It's not my biggest complaint about TV coverage of sports - and I want to write a whole blog about it one day soon - but I was bemused by ESPN's Brad Nessler and Sean Farnham after Cal's walk-off halftime interview during the Georgia game.
Leading 42-23, he backed up the truck on the poor interviewer with detailed complaints about something Skal did or didn't do and a couple of other things, closing out by declaring that "we still have work to do" before heading to the locker room.
It's an old Calipari act and I'm a little surprised at the Nessler-Farnham reaction, essentially: "He's leading by 19 points. Was he watching the same game we were watching?" As if they were seeing it for the first time.
If they're truly hired to bring basketball expertise and analysis to the job, and not just spend the time talking about golf games and meals they've had (I said I wasn't going to get into that here), they'd know that [a] Cal never stops coaching and critiquing, even if his team is in the midst of a 38-game winning streak; and [b] this team is not in the midst of a 38-game winning streak. It's not even always in the midst of a two-game "playing pretty well" streak.

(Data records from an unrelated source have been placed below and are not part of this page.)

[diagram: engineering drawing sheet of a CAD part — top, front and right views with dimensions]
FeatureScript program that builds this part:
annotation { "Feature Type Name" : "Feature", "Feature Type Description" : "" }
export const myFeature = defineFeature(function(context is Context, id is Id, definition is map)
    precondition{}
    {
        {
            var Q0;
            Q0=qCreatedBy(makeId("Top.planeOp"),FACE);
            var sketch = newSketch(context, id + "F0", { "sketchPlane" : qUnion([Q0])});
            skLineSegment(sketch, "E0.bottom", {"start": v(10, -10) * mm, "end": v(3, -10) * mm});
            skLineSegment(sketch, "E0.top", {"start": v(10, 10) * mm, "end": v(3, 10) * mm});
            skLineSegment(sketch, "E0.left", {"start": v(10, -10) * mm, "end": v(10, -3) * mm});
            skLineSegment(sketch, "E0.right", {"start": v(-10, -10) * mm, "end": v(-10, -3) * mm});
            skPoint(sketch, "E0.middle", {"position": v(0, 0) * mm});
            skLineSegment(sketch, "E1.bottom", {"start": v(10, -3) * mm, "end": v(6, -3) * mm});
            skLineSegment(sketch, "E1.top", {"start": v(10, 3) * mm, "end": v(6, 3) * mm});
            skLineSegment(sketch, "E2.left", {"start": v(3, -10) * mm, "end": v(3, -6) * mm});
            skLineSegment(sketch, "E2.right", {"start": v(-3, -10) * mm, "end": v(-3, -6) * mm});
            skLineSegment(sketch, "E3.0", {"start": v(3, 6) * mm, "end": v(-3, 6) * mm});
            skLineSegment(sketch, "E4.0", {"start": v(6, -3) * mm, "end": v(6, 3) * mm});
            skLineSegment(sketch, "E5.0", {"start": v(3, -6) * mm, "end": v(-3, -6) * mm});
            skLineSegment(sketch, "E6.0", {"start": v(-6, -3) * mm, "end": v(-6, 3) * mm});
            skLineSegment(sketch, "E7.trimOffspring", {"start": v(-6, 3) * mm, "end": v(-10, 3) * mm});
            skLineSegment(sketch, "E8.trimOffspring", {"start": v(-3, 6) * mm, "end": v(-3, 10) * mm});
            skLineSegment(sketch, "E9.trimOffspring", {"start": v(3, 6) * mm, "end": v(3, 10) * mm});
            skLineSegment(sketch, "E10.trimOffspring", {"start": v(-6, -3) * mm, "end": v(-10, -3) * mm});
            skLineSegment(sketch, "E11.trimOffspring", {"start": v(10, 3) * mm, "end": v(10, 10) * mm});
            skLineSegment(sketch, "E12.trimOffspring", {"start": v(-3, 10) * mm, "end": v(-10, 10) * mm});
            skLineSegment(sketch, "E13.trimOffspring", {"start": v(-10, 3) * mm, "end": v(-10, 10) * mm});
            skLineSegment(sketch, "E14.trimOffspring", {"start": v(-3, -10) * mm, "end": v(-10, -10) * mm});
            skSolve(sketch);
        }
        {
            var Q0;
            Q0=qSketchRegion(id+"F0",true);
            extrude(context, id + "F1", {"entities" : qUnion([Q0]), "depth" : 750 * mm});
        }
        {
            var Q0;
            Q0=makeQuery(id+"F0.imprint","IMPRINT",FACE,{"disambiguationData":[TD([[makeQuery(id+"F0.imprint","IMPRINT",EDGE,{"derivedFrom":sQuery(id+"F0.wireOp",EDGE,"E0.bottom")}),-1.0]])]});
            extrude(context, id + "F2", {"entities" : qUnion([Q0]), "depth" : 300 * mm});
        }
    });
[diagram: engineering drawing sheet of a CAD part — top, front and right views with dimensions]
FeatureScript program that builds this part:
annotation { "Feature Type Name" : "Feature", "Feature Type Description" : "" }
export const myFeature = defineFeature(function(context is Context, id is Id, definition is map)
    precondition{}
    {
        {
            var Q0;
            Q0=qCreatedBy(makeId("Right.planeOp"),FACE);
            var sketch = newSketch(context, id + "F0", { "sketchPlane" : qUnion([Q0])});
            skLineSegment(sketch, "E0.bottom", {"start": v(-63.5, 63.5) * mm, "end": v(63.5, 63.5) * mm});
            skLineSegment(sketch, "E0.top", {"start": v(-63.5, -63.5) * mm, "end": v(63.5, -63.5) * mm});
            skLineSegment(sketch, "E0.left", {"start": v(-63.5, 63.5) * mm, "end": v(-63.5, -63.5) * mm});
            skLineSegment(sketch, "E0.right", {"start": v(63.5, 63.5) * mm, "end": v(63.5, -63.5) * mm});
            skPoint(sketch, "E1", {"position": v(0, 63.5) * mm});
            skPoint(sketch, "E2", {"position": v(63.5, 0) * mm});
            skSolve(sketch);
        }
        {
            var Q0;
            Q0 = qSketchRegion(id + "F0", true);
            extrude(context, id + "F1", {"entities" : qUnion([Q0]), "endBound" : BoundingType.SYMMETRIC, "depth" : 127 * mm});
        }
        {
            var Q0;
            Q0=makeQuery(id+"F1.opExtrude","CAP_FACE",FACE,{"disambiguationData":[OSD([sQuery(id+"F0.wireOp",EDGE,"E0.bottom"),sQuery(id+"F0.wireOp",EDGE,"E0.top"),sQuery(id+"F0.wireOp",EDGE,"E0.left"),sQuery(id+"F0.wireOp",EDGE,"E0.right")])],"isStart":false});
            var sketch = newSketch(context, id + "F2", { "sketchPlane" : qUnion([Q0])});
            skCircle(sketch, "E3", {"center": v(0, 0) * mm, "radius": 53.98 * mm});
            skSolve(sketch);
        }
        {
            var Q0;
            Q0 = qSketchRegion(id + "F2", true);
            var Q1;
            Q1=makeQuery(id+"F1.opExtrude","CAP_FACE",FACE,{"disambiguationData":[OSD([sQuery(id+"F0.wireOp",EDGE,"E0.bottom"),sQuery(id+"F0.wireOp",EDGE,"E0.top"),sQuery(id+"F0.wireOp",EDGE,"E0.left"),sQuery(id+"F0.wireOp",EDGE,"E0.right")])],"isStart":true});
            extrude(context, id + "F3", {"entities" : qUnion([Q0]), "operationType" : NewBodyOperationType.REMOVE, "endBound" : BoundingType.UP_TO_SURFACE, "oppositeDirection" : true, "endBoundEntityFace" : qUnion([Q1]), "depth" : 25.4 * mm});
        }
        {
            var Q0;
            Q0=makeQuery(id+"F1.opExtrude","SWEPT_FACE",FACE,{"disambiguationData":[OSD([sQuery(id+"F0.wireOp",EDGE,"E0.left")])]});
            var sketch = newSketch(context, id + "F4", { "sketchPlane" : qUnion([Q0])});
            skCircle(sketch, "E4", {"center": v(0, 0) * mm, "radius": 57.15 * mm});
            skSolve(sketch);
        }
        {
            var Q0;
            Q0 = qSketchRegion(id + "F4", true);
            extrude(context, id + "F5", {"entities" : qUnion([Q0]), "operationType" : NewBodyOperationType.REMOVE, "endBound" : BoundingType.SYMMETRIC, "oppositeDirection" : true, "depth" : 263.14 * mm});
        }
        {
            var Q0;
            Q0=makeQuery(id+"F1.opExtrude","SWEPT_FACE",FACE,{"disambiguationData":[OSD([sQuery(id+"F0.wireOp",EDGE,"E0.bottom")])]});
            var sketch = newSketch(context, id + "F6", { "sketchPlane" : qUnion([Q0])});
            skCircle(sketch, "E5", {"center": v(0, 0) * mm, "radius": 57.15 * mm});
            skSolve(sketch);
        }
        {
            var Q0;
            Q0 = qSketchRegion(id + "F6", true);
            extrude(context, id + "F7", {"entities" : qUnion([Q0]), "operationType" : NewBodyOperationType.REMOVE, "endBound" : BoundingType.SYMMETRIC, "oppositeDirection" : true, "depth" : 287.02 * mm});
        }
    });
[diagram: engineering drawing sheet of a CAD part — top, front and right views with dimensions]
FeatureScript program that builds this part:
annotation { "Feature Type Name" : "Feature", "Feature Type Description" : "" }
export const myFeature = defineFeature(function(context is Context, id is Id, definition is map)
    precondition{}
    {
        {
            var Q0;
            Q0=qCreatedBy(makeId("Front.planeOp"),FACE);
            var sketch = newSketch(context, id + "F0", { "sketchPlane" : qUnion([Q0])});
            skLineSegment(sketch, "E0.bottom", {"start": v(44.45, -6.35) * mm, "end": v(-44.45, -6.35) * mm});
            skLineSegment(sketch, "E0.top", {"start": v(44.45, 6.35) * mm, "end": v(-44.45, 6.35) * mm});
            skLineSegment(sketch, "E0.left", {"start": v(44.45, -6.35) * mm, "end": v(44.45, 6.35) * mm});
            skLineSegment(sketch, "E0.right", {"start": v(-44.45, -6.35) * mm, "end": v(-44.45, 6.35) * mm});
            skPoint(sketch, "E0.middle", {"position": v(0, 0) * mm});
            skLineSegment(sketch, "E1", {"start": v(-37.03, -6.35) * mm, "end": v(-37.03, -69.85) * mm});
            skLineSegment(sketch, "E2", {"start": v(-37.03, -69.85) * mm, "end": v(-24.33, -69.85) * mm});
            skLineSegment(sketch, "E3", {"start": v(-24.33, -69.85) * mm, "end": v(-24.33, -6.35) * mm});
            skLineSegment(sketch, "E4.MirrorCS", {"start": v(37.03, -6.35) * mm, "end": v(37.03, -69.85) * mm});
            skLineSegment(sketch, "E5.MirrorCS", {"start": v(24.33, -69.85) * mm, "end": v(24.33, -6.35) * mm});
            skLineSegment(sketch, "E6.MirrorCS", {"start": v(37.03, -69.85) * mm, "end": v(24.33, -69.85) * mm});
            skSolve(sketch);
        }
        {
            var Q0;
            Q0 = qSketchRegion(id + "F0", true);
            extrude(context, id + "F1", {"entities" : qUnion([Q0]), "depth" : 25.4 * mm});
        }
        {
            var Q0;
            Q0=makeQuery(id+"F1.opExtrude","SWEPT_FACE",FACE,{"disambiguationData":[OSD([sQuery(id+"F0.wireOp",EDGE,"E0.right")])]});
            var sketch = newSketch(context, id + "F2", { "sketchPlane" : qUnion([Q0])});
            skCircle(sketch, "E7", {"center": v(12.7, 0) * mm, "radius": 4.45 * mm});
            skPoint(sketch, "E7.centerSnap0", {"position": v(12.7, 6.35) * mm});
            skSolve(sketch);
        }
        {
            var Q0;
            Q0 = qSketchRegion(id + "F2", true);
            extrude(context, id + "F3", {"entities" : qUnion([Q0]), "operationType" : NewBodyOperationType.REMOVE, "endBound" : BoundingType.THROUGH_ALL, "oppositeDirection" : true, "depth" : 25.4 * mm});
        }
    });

So unless that halftime interview was just a pro forma thing to do, and nobody really cares who says what, they're revealing the ignorance too many broadcasters seem to bring to these games. Or maybe just lack of homework.
The fact is, everything Cal recited on his way to the halftime break is a recurring theme for this Kentucky team. Skal too often doesn't control rebounds. Marcus Lee too often commits too many fouls too easily. Sometimes the defensive intensity slackens off.
Cal is always coaching with March in mind. There are always problems to be addressed and corrected. And this team is not a self-winding watch. If he's not holding a mirror up to their faces all the time, they may get lazy or lapse into old habits or believe what that lying scoreboard is telling them. (Who are you going to believe, me or the score?)
I know, Cal can be a drama queen who loves a microphone at his mouth and a national TV camera in his face, who delights in saying the unexpected. So last year, when he might have cited a defensive assignment Karl-Anthony Towns did not pick up, he might have earned the criticism of crying hunger with a loaf of bread under each arm.
But Karl-Anthony Towns is in Minneapolis these days, and nobody currently in Lexington is exercising his will in the paint. Those of us who study Kentucky basketball with the intensity of Medieval monks debating the doctrine of the Trinity know that the job ahead for Calipari requires carrying a stack of expensive chinaware without breaking anything. In other words, very delicately because the consequences could be costly. Try . . . not . . . to . . . trip . . .
His frenetic substituting is more than just punishing someone for not fighting through a screen or taking a bad shot or letting a set play unravel. He's constantly in search of the right combinations. Sometimes Charles Matthews is just the right ingredient. Lately, Isaac Humphries has come in and provided a jolt. Sometimes, Skal can provide the necessary two-point basket and "take-that!" shot block.
And sometimes, none of that works, and the court time goes instead to Dominique Hawkins or Mychal Mulder. I don't remember a Calipari team at Kentucky that was this unsettled this late in the season. Of course, Alex Poythress' damaged other knee doesn't help, and nobody is saying what that damage is or how long it will be a problem.
Also, why was Derek Willis lying prone during his times off the court? Is there a back problem brewing? Is that another china plate to be wrapped in bubbles?
All this Calipari must monitor while deciding whether to put Humphries in, or Skal, or try Marcus Lee one more time, or go with five guards. Or when he needs some Dominique Hawkins steadiness versus Charles Matthews fireworks. Or when Isaiah Briscoe's mad dashes along the baseline are the perfect components to the Ulis-Murray offensive arsenal versus just bad, counter-productive basketball.
Or when he can afford to give Tyler Ulis just the tiniest breather on the bench, even with a 19-point first half lead.
That's when Cal's earning his money, even if the guys on ESPN are not earning theirs.